··· EXERCISE TEXT

New sugar levy recommendations from the former Public Health England (PHE) chief medical officer have been mocked by industry experts as unrealistic.

A report published by PHE just after Sally Davies stepped down called for a applying the sugar levy to other products, threatening manufacturers with plain packaging, requiring convenience stores to provide free water, reducing portion sizes on food-to-go lines, a ban on eating on public transport and an “urgent review” of VAT after Brexit. The health expert also suggested restrictions on flavoured vaping products.

Read more: Customers refuse to change habits due to sugar levy

Davies said children were “drowning in a flood of unhealthy food and drink”. She claimed action was needed as the government is failing its target of halving child obesity by 2030.

However, a policy expert at a leading convenience industry supplier told betterRetailing it was an “unrealistic swansong” of policies she knew were not practical. Speaking at the British Soft Drinks Association’s industry lunch, former BBC political editor Nick Robinson sarcastically suggested they would be Boris Johnson’s flagship policies.

Kamal Thaker, of Stop Shop News in Edgware, argued smaller stores are disproportionately impacted by legislation. “If it is introduced, I think stores smaller than 1,000sq ft should be exempt because they are less able to manage the change,” he explained.

······
··· INFORMATION

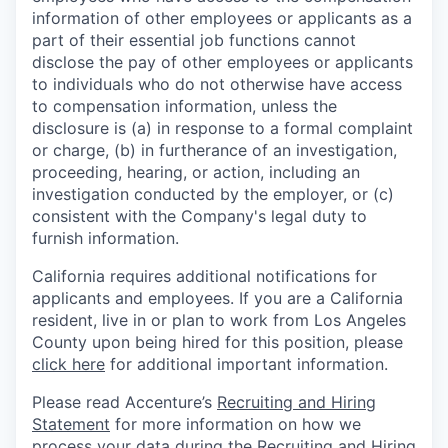
information of other employees or applicants as a
part of their essential job functions cannot
disclose the pay of other employees or applicants
to individuals who do not otherwise have access
to compensation information, unless the
disclosure is (a) in response to a formal complaint
or charge, (b) in furtherance of an investigation,
proceeding, hearing, or action, including an
investigation conducted by the employer, or (c)
consistent with the Company's legal duty to
furnish information.
California requires additional notifications for
applicants and employees. If you are a California
resident, live in or plan to work from Los Angeles
County upon being hired for this position, please
click here
for additional important information.
Please read Accenture’s
Recruiting and Hiring
Statement
for more information on how we
process your data during the Recruiting and Hiring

······

_WORK TO COMPLETE_
a - In the sugar levy article, copy the passage from "A report published" up to and including "obesity by 2030." word for word.
b - According to the sugar levy article, what government target did Davies say is being missed?

_ANSWERS FOR EACH ITEM_
a -
A report published by PHE just after Sally Davies stepped down called for a applying the sugar levy to other products, threatening manufacturers with plain packaging, requiring convenience stores to provide free water, reducing portion sizes on food-to-go lines, a ban on eating on public transport and an “urgent review” of VAT after Brexit. The health expert also suggested restrictions on flavoured vaping products.

Read more: Customers refuse to change habits due to sugar levy

Davies said children were “drowning in a flood of unhealthy food and drink”. She claimed action was needed as the government is failing its target of halving child obesity by 2030.

b - Halving child obesity by 2030.